Je crispe la mâchoire, me souvenant que ses initiales sont gravées sur l'arme, donc il a probablement fait le rapprochement. Je ne réponds pas, préférant m'enfermer dans un mutisme. J'essaie de faire abstraction de cette scène, mais la culpabilité m'étreint, me comprimant jusqu'à m'étourdir.
— Natychmiast przyprowadź sprzątaczki. Jestem na Novej ! ordonne Alek.

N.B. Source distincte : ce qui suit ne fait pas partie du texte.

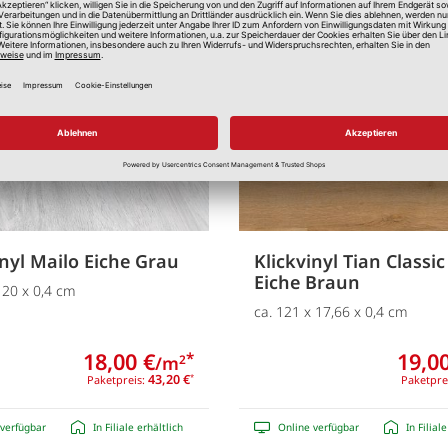
Merken
inyl Mailo Eiche Grau
Klickvinyl Tian Classic
Eiche Braun
 20 x 0,4 cm
ca. 121 x 17,66 x 0,4 cm
18,00 €
19,00
*
/m
2
43,20 €
Paketpreis:
*
Paketpre
verfügbar
In Filiale erhältlich
Online verfügbar
In Filial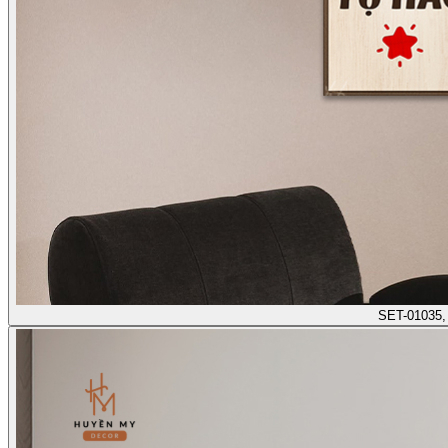
SET-01035,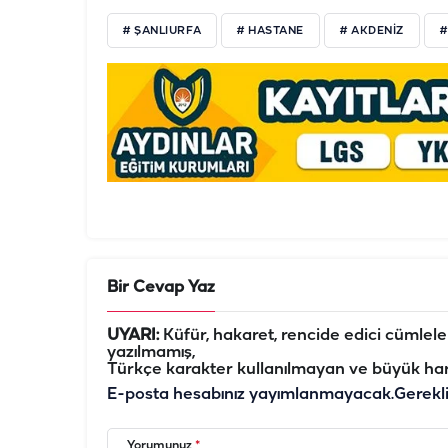
# ŞANLIURFA
# HASTANE
# AKDENIZ
#
Bir Cevap Yaz
UYARI:
Küfür, hakaret, rencide edici cümleler 
yazılmamış,
Türkçe karakter kullanılmayan ve büyük har
E-posta hesabınız yayımlanmayacak.
Gerekl
Yorumunuz
*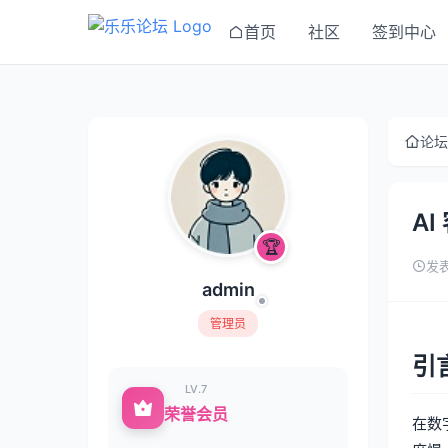
首页
社区
签到中心
论坛
A
🏆
发表
admin
管理员
引
LV.7
荣誉会员
在数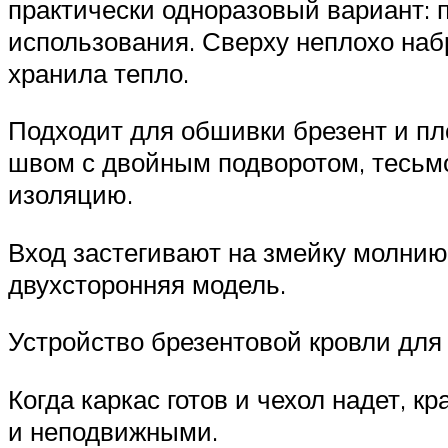
практически одноразовый вариант: п
использования. Сверху неплохо наб
хранила тепло.
Подходит для обшивки брезент и пл
швом с двойным подворотом, тесьмо
изоляцию.
Вход застегивают на змейку молнию
двухсторонняя модель.
Устройство брезентовой кровли для
Когда каркас готов и чехол надет, 
и неподвижными.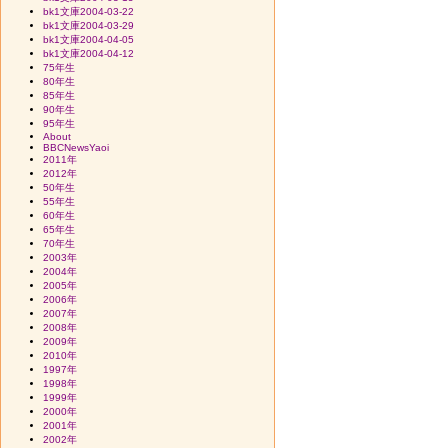
bk1文庫2004-03-22
bk1文庫2004-03-29
bk1文庫2004-04-05
bk1文庫2004-04-12
75年生
80年生
85年生
90年生
95年生
About
BBCNewsYaoi
2011年
2012年
50年生
55年生
60年生
65年生
70年生
2003年
2004年
2005年
2006年
2007年
2008年
2009年
2010年
1997年
1998年
1999年
2000年
2001年
2002年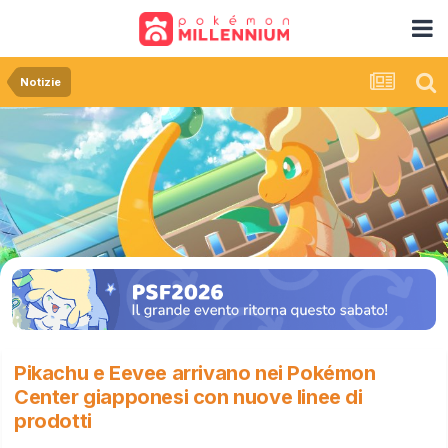
Notizie
Pikachu e Eevee arrivano nei Pokémon
Center giapponesi con nuove linee di
prodotti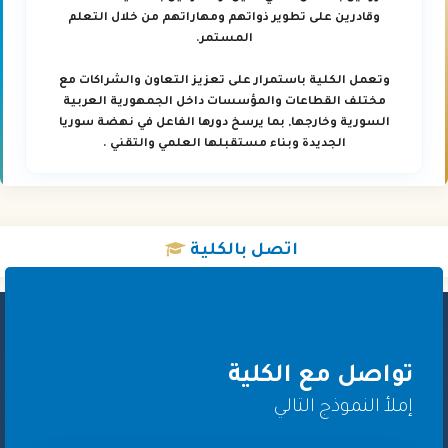
وقادرين على تطوير ذواتهم ومهاراتهم من خلال التعلم
المستمر.
وتعمل الكلية باستمرار على تعزيز التعاون والشراكات مع
مختلف القطاعات والمؤسسات داخل الجمهورية العربية
السورية وخارجها, بما يرسخ دورها الفاعل في نهضة سوريا
الجديدة وبناء مستقبلها العلمي والتقني .
اتصل
بالكلية
تواصل مع الكلية
إملأ النموذج التالي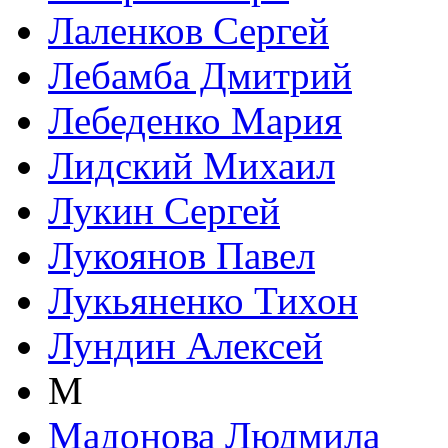
Лаленков Сергей
Лебамба Дмитрий
Лебеденко Мария
Лидский Михаил
Лукин Сергей
Лукоянов Павел
Лукьяненко Тихон
Лундин Алексей
М
Мадонова Людмила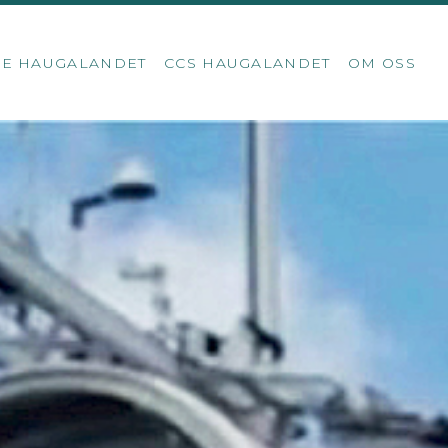
SE HAUGALANDET
CCS HAUGALANDET
OM OSS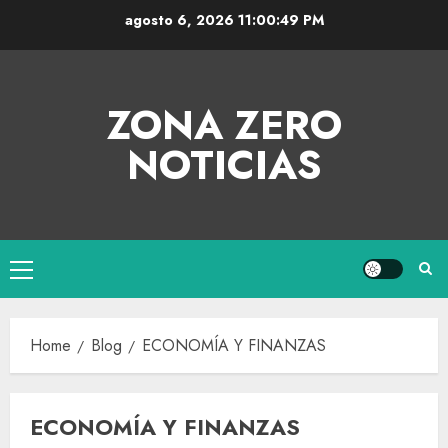
agosto 6, 2026
11:00:50 PM
ZONA ZERO
NOTICIAS
Home
Blog
ECONOMÍA Y FINANZAS
ECONOMÍA Y FINANZAS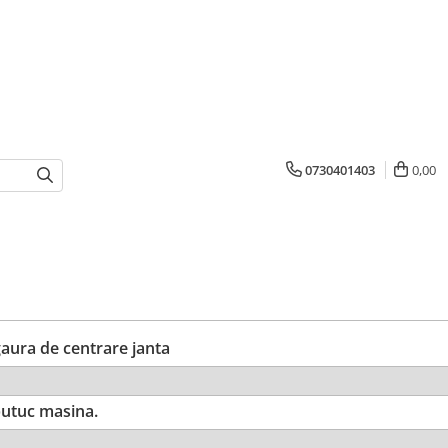
0730401403
0,00
ura de centrare janta
utuc masina.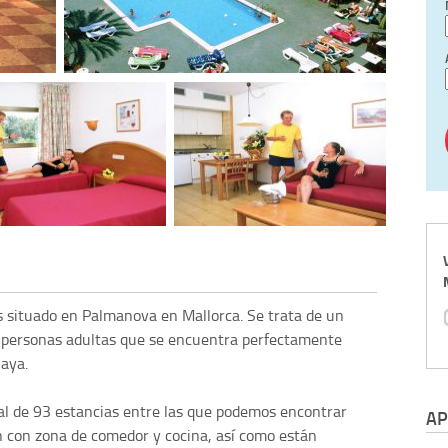
as situado en Palmanova en Mallorca. Se trata de un
 personas adultas que se encuentra perfectamente
laya.
al de 93 estancias entre las que podemos encontrar
AP
 con zona de comedor y cocina, así como están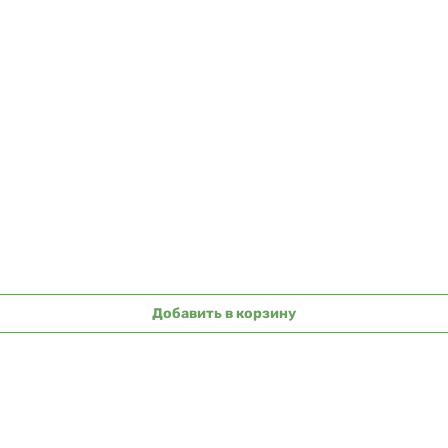
Быстрый просмотр
Добавить в корзину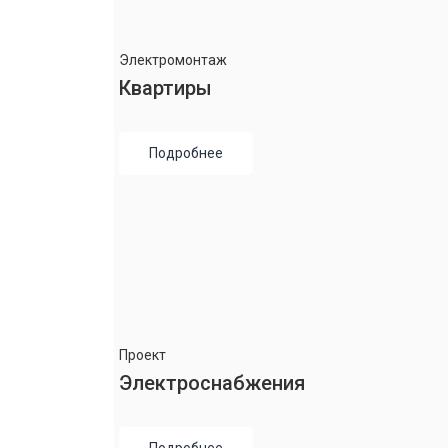
Электромонтаж
Квартиры
Подробнее
Проект
Электроснабжения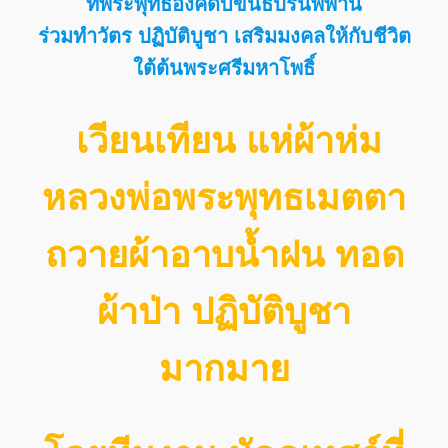
ที่พระพุทธองค์ดับขันธปรินิพพาน
ร่วมทำวัตร ปฏิบัติบูชา เสริมมงคลให้กับชีวิต
ใต้ต้นพระศรีมหาโพธิ์
เวียนเทียน แห่ผ้าห่ม
หลวงพ่อพระพุทธเมตตา
ถวายผ้าอาบน้ำฝน ทอด
ผ้าป่า ปฏิบัติบูชา
มากมาย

Je ne parviens pas à saisir ses paroles, mais il a sûrement appelé des personnes afin que ce crime demeure à jamais dissimulé. Je me redresse lentement, puis me dirige vers l'évier. Alors que l'eau s'écoule, mon regard se fixe sur le miroir où je ne distingue pas mon propre reflet, mais celui de Tobias. Pendant que Lucian pose sa veste sur mes épaules afin de cacher ma robe maculée de sang, je frotte rudement mon visage pour tenter d'effacer toutes ces marques.
Je suis désolée, maman.
***
Je referme la porte de l'appartement et accompagne Lucian vers la chambre. Je ressens la nécessité de me reposer après cette journée épuisante, consciente que d'autres épreuves m'attendent.
— Tessa !
Je me retourne légèrement et plonge mon regard dans le sien.
— Merci d'avoir été présente pour elle ce soir, Irina en avait vraiment besoin, déclare Alek.
— C'est là l'utilité des amis, conclus-je.
Désormais, je me suis changée en une réplique de mon père, une réalité que j'ai toujours méprisée.